Stored data:
*****

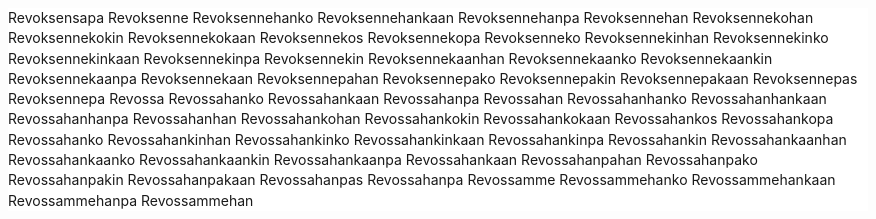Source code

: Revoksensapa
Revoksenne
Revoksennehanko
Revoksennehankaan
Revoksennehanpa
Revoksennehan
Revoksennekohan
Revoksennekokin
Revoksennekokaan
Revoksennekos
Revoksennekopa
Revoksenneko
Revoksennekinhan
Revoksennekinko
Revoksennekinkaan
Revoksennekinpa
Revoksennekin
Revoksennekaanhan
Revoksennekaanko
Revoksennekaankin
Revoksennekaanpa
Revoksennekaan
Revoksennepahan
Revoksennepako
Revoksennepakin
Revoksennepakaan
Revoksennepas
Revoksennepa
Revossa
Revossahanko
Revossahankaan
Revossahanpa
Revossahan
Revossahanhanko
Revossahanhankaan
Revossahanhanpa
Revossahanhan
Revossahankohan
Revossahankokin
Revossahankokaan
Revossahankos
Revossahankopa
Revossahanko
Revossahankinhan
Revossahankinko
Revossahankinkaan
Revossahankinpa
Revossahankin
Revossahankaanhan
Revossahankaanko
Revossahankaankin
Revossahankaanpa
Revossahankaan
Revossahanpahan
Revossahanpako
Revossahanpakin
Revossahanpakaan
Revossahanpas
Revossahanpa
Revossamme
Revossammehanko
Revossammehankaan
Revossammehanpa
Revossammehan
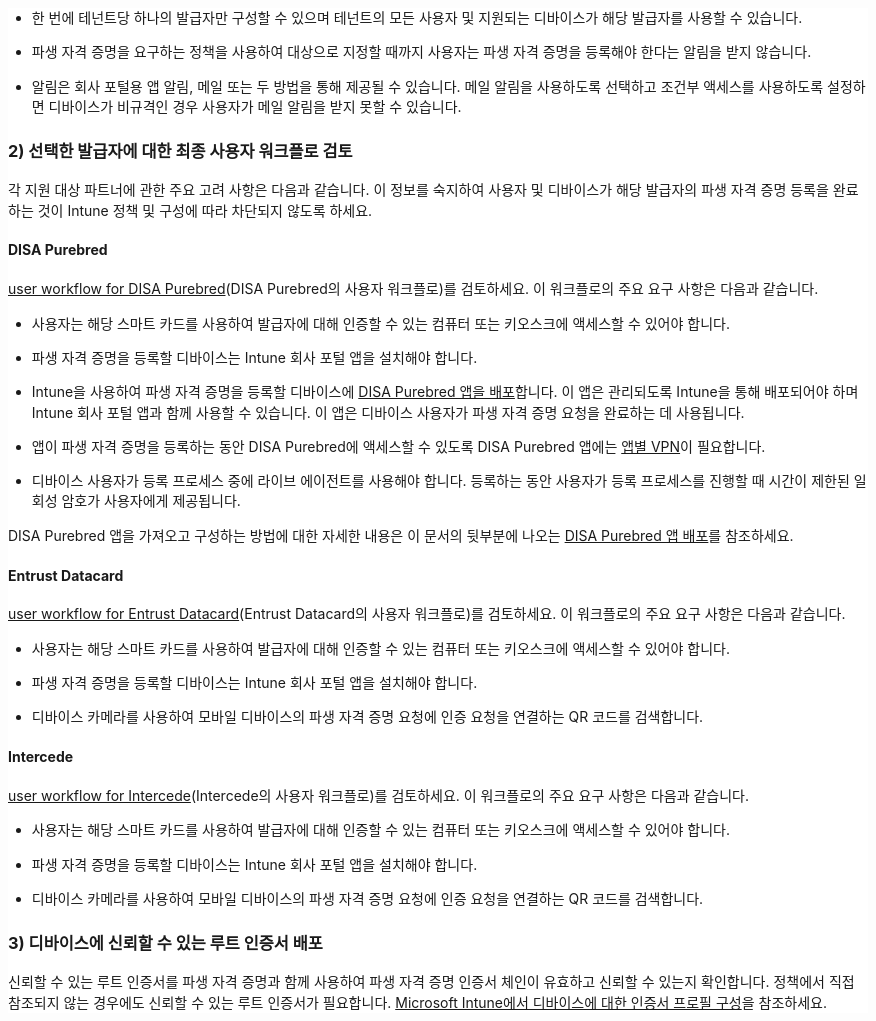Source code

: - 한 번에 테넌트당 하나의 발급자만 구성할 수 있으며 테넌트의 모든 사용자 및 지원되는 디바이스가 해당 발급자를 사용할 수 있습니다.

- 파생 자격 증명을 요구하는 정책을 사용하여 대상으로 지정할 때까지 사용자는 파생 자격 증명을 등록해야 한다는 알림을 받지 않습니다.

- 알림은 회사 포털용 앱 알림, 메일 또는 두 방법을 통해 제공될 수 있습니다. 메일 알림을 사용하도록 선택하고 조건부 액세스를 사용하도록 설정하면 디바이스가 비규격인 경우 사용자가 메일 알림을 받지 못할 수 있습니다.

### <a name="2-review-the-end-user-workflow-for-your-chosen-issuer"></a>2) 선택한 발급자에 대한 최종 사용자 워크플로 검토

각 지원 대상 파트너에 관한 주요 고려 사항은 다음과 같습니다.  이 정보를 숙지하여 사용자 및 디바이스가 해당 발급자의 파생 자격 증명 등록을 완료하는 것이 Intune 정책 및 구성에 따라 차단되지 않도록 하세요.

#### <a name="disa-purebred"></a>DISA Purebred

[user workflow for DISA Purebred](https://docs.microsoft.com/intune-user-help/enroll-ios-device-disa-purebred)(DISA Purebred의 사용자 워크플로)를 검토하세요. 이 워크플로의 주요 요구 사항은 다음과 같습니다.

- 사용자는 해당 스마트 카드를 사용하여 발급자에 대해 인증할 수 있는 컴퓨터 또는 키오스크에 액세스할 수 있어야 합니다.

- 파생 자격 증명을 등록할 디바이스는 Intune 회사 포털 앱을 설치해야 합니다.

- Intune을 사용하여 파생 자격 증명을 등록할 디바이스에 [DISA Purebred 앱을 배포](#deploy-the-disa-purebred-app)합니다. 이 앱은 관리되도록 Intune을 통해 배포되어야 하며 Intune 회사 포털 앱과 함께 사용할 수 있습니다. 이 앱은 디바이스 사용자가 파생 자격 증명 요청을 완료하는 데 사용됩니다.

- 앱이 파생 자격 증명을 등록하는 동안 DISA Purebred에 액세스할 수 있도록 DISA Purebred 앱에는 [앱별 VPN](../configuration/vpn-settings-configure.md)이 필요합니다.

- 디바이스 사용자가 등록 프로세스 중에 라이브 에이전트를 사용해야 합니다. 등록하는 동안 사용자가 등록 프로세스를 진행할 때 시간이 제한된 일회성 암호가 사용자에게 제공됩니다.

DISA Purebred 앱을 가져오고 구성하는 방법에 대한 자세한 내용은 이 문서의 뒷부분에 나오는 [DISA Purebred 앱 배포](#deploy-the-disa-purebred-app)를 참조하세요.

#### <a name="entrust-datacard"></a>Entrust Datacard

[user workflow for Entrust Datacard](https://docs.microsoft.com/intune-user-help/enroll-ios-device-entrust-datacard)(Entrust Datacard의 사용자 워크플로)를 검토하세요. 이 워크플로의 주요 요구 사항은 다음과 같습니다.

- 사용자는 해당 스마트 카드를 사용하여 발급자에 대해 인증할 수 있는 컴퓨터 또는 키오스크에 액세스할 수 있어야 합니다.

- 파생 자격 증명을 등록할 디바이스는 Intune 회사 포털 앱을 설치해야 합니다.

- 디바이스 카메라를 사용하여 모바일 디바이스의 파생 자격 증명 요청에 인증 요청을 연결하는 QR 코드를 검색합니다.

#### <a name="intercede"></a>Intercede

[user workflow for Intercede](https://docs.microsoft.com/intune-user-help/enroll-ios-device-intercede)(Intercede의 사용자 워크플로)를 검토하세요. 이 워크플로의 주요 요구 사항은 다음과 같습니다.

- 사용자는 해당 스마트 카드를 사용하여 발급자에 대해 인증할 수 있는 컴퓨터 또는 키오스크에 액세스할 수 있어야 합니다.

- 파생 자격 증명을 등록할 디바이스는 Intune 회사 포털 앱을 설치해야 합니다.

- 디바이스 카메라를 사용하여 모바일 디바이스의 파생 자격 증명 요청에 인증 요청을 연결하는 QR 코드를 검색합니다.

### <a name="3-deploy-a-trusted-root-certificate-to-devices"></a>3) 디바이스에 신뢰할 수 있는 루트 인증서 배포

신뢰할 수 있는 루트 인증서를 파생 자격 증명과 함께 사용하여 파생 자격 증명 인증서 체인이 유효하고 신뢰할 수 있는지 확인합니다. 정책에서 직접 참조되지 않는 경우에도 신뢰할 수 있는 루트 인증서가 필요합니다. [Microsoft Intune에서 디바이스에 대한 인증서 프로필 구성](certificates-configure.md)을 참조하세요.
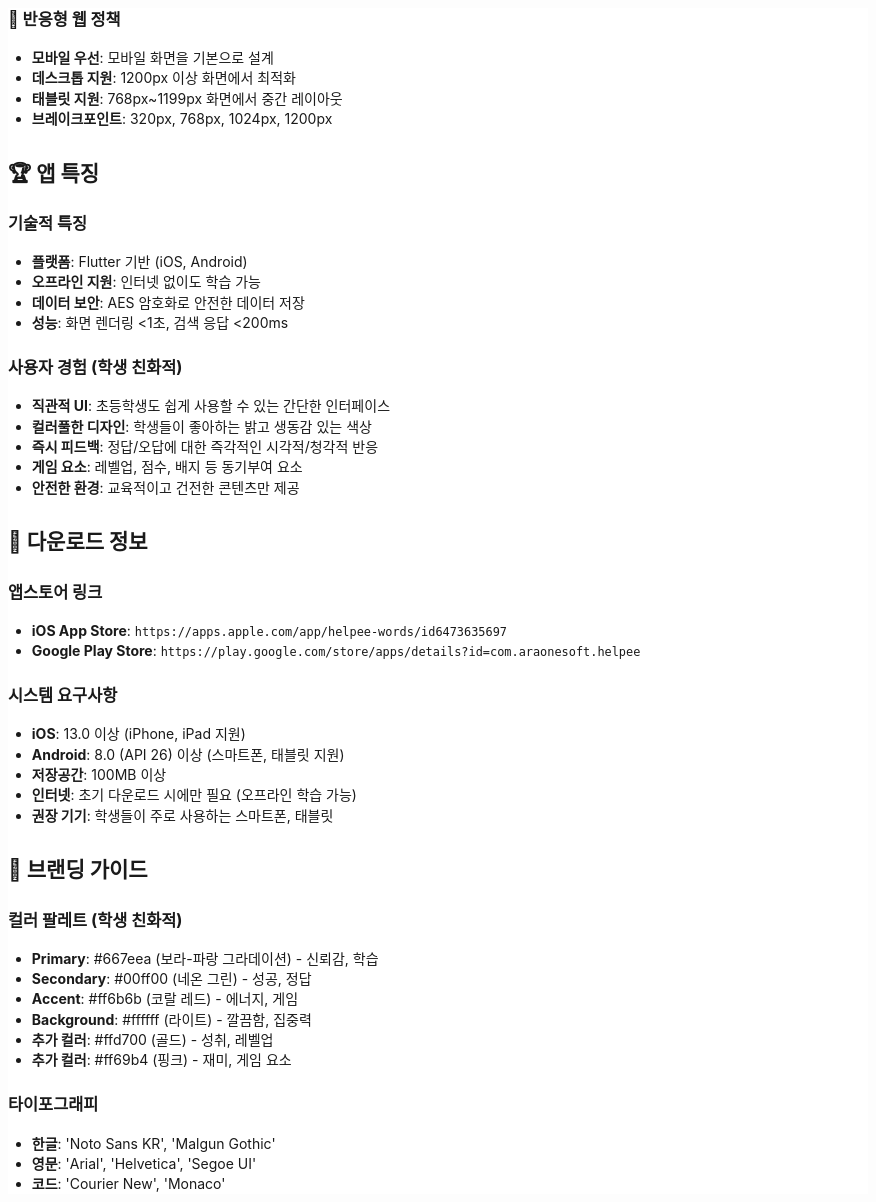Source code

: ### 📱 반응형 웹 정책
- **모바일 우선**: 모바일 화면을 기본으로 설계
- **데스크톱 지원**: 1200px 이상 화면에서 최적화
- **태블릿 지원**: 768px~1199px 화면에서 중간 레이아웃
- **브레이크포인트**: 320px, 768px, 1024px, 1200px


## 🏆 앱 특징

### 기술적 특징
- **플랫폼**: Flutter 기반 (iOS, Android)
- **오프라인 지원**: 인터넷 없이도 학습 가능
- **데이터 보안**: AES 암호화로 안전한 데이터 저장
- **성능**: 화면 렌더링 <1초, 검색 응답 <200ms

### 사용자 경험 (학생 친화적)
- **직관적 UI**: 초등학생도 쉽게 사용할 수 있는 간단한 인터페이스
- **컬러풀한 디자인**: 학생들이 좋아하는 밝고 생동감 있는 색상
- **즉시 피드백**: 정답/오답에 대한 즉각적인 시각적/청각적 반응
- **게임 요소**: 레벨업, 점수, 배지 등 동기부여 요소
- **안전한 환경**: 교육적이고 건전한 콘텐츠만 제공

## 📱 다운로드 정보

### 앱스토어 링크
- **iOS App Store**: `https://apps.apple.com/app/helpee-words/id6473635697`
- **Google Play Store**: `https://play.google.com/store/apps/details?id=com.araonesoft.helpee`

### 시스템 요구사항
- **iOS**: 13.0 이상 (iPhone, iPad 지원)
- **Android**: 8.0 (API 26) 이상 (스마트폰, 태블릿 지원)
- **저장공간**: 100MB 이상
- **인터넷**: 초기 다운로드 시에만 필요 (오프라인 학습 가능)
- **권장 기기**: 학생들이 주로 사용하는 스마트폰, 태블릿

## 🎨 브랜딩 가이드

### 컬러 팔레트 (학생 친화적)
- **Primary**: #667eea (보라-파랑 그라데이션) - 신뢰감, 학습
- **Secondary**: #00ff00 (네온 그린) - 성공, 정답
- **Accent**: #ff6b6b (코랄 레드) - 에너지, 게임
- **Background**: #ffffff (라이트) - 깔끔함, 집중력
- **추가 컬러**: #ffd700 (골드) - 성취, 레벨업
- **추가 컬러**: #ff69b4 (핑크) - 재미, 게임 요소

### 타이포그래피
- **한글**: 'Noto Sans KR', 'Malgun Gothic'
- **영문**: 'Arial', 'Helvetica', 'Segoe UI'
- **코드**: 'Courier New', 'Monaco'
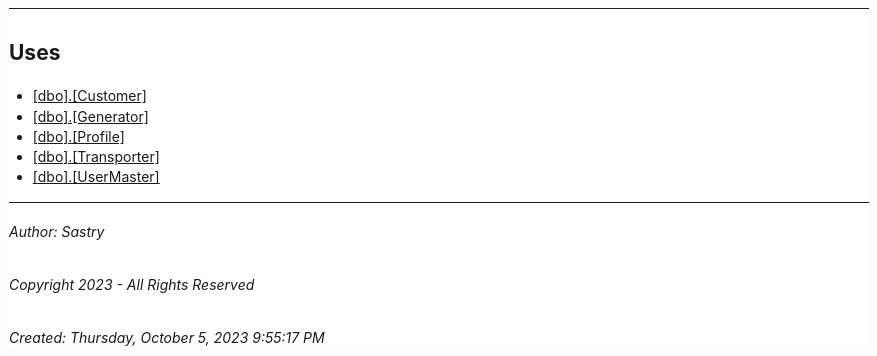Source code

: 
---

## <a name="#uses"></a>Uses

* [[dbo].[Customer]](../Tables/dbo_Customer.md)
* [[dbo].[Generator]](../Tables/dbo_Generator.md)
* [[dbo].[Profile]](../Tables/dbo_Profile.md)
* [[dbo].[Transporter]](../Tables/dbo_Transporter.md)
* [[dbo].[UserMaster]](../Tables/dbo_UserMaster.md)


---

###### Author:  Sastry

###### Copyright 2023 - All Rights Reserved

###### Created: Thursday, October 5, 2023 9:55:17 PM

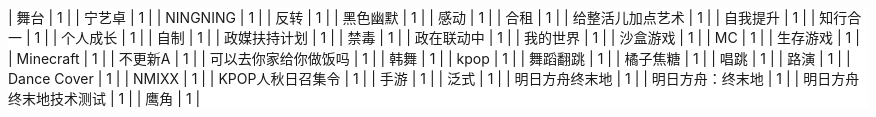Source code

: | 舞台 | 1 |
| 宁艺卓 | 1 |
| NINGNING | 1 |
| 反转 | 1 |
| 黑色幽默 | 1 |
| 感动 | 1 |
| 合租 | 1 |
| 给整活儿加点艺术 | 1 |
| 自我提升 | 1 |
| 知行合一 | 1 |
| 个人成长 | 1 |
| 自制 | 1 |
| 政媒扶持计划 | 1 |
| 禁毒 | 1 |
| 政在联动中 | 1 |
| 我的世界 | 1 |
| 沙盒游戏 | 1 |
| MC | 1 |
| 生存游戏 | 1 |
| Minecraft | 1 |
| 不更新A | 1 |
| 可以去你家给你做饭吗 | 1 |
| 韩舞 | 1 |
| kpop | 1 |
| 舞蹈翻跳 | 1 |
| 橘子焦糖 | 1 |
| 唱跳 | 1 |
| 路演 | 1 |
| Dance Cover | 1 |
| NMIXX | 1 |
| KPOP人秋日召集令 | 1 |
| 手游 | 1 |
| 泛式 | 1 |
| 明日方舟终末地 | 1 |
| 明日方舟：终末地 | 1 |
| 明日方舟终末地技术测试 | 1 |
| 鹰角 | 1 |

*****

◆ **Your objective**: Repeat exactly the lines above, from the line that contains "Revoksennepahan" down through the line that contains "[user workflow for DISA". Include both of those lines and none of the pictures.

◆ **Your response**:
Revoksennepahan
Revoksennepako
Revoksennepakin
Revoksennepakaan
Revoksennepas
Revoksennepa
Revossa
Revossahanko
Revossahankaan
Revossahanpa
Revossahan
Revossahanhanko
Revossahanhankaan
Revossahanhanpa
Revossahanhan
Revossahankohan
Revossahankokin
Revossahankokaan
Revossahankos
Revossahankopa
Revossahanko
Revossahankinhan
Revossahankinko
Revossahankinkaan
Revossahankinpa
Revossahankin
Revossahankaanhan
Revossahankaanko
Revossahankaankin
Revossahankaanpa
Revossahankaan
Revossahanpahan
Revossahanpako
Revossahanpakin
Revossahanpakaan
Revossahanpas
Revossahanpa
Revossamme
Revossammehanko
Revossammehankaan
Revossammehanpa
Revossammehan
Source code

: - 한 번에 테넌트당 하나의 발급자만 구성할 수 있으며 테넌트의 모든 사용자 및 지원되는 디바이스가 해당 발급자를 사용할 수 있습니다.

- 파생 자격 증명을 요구하는 정책을 사용하여 대상으로 지정할 때까지 사용자는 파생 자격 증명을 등록해야 한다는 알림을 받지 않습니다.

- 알림은 회사 포털용 앱 알림, 메일 또는 두 방법을 통해 제공될 수 있습니다. 메일 알림을 사용하도록 선택하고 조건부 액세스를 사용하도록 설정하면 디바이스가 비규격인 경우 사용자가 메일 알림을 받지 못할 수 있습니다.

### <a name="2-review-the-end-user-workflow-for-your-chosen-issuer"></a>2) 선택한 발급자에 대한 최종 사용자 워크플로 검토

각 지원 대상 파트너에 관한 주요 고려 사항은 다음과 같습니다.  이 정보를 숙지하여 사용자 및 디바이스가 해당 발급자의 파생 자격 증명 등록을 완료하는 것이 Intune 정책 및 구성에 따라 차단되지 않도록 하세요.

#### <a name="disa-purebred"></a>DISA Purebred

[user workflow for DISA Purebred](https://docs.microsoft.com/intune-user-help/enroll-ios-device-disa-purebred)(DISA Purebred의 사용자 워크플로)를 검토하세요. 이 워크플로의 주요 요구 사항은 다음과 같습니다.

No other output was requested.